Royal Bank of Scotland is planning for worst in Brexit 

The two sides want to reach a divorce deal by October or November to give their parliaments time to endorse it.
Royal Bank of Scotland | Reuters File Photo
Royal Bank of Scotland | Reuters File Photo

LONDON: The Royal Bank of Scotland warned Sunday that it is planning "for the worst" amid increased talk of no deal over Brexit.

Chief executive Ross McEwan said RBS is setting up a new European subsidiary in Amsterdam to serve customers on the continent but is waiting for approval of its licences.

With Britain and the European Union yet to agree on what their future relationship should look like, McEwan told the BBC that RBS may lose business without a deal.

"If we don't get the right licences, and we don't get them in time, that could create major problems for our customers and for the bank," McEwan said.

"We are planning, unfortunately, for the worst," McEwan said RBS had already deployed 150 staff to Amsterdam, and if regulators failed to approve trading licences for the operations, it would stop offering services to some of its European customers.

"In the next couple of months, we're going to have to make some decisions.
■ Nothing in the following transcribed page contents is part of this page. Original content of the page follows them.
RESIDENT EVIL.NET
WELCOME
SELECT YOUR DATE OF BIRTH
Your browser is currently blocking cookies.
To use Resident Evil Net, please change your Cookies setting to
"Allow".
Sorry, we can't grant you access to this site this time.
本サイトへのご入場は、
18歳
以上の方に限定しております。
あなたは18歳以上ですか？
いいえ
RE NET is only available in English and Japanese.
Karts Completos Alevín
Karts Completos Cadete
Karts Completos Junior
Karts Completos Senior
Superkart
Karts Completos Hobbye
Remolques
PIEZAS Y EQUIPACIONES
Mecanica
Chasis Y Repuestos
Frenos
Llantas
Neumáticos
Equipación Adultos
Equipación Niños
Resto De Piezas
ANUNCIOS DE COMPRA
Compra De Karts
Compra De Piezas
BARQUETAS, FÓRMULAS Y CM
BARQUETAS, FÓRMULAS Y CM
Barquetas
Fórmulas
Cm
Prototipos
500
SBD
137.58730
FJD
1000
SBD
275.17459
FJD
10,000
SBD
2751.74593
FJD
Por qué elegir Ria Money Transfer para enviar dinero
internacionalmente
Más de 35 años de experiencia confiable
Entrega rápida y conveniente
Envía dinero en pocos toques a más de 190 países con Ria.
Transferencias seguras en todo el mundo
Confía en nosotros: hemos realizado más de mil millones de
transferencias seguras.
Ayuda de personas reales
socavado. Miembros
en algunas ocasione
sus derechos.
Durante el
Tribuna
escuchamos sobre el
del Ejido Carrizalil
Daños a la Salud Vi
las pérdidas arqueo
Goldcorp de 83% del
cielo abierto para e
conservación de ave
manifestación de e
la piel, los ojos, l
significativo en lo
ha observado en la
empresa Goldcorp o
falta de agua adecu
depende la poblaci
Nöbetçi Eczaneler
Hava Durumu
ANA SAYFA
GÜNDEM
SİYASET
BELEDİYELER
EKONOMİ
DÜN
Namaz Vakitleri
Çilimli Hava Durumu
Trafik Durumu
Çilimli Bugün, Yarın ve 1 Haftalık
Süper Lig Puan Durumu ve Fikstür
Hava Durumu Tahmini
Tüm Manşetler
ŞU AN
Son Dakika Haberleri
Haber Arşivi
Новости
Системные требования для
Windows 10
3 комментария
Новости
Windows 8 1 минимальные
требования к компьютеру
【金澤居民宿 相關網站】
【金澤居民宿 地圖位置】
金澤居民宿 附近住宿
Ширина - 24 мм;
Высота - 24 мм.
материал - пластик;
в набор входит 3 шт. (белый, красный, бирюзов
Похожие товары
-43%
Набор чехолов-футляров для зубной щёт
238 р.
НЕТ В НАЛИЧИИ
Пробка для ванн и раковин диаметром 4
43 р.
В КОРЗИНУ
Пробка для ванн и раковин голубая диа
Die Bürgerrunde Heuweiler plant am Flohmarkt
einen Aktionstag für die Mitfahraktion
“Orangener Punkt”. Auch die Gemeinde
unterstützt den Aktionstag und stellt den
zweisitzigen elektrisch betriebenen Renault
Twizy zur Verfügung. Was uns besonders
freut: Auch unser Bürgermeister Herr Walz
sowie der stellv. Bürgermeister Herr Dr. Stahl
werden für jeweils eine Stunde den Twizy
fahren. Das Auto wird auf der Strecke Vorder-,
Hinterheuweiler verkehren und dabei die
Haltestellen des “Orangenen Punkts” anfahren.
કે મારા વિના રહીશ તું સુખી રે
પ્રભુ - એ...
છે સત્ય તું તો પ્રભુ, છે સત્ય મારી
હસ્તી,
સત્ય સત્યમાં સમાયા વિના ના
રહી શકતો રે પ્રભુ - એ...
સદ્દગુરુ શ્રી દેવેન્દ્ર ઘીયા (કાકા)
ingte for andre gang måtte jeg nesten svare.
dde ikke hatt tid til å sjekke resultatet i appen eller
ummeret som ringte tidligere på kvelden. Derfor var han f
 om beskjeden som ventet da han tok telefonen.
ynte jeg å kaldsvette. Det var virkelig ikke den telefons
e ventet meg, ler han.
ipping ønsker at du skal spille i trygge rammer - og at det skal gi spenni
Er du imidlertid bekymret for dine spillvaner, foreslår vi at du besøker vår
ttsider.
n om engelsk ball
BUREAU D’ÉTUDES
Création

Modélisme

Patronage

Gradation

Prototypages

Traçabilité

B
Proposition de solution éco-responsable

We're going to have to think about which European customers we may not be able to bank," he said.

Britain is set to leave the EU on March 30, 2019.

The two sides want to reach a divorce deal by October or November to give their parliaments time to endorse it.

In July, Prime Minister Theresa May put forward a blueprint for future trade ties that envisages a free trade area for goods, agriculture and food through a customs agreement and common rulebook.

But the plan calls for looser ties in banking and financial services, which the City of London said would deal a "real blow" for the hugely important sector.

May's vision has also attracted fierce opposition from her own ruling Conservatives, who think it keeps Britain too closely aligned to the EU.

It sparked the resignations of former Brexit Secretary David Davis and then Foreign Secretary Boris Johnson.

Davis criticised the proposal again on Sunday, saying May's plan was "actually almost worse than being in" the EU and vowed to vote against it if it goes to parliament.

Meanwhile, International Trade Secretary Liam Fox dismissed warnings from Chancellor Philip Hammond over the long-term impacts of a no-deal Brexit on government borrowing and gross domestic product.

"This idea that we can predict what our borrowing would be 15 years in advance is just a bit hard to swallow," he told the BBC.

"I don't believe it is possible to have a 15-year time horizon on predictions on GDP," he said.